[Source records]
+--
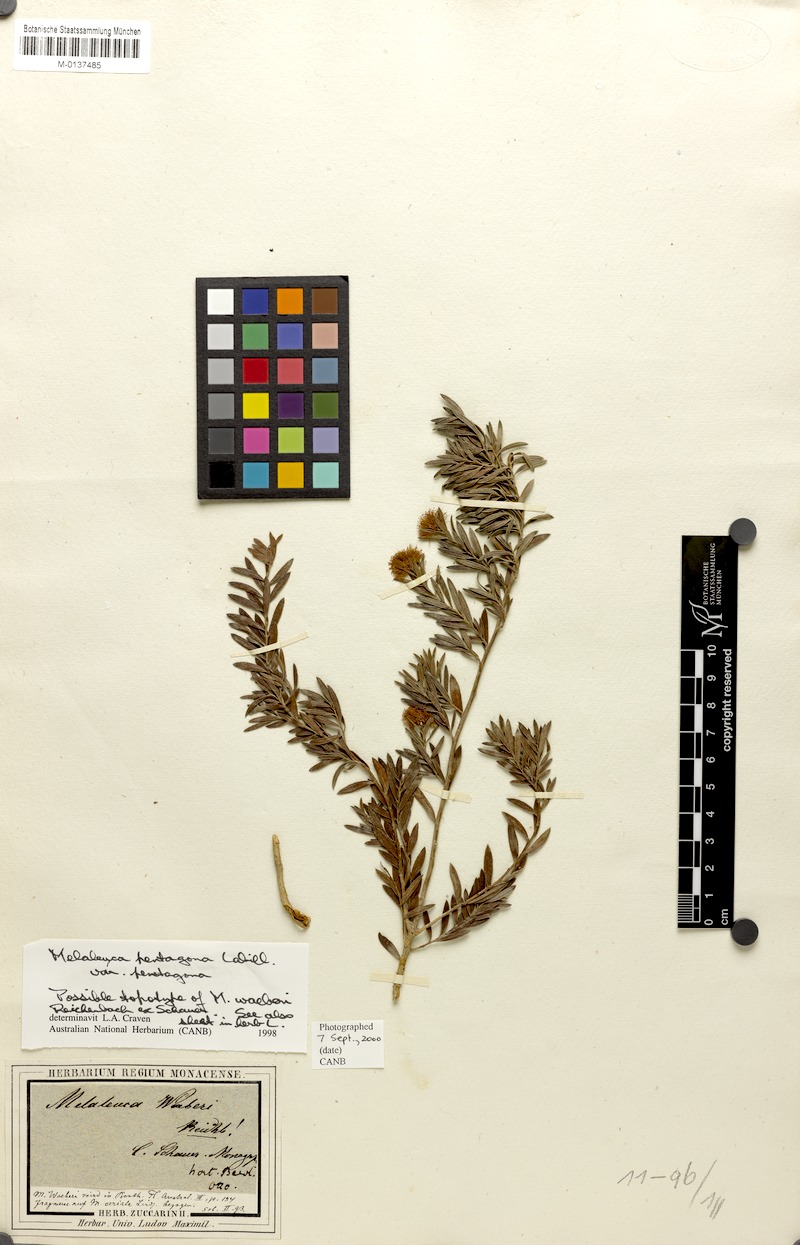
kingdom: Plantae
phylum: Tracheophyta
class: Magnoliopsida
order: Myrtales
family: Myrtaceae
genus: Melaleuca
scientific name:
+--
- **The exercise**
Rewrite the rows above with "scientific name" changed to "species" wherever it occurs, keeping every other line the same. Omit the pictures from your answer.

- **Response to this exercise**
kingdom: Plantae
phylum: Tracheophyta
class: Magnoliopsida
order: Myrtales
family: Myrtaceae
genus: Melaleuca
species:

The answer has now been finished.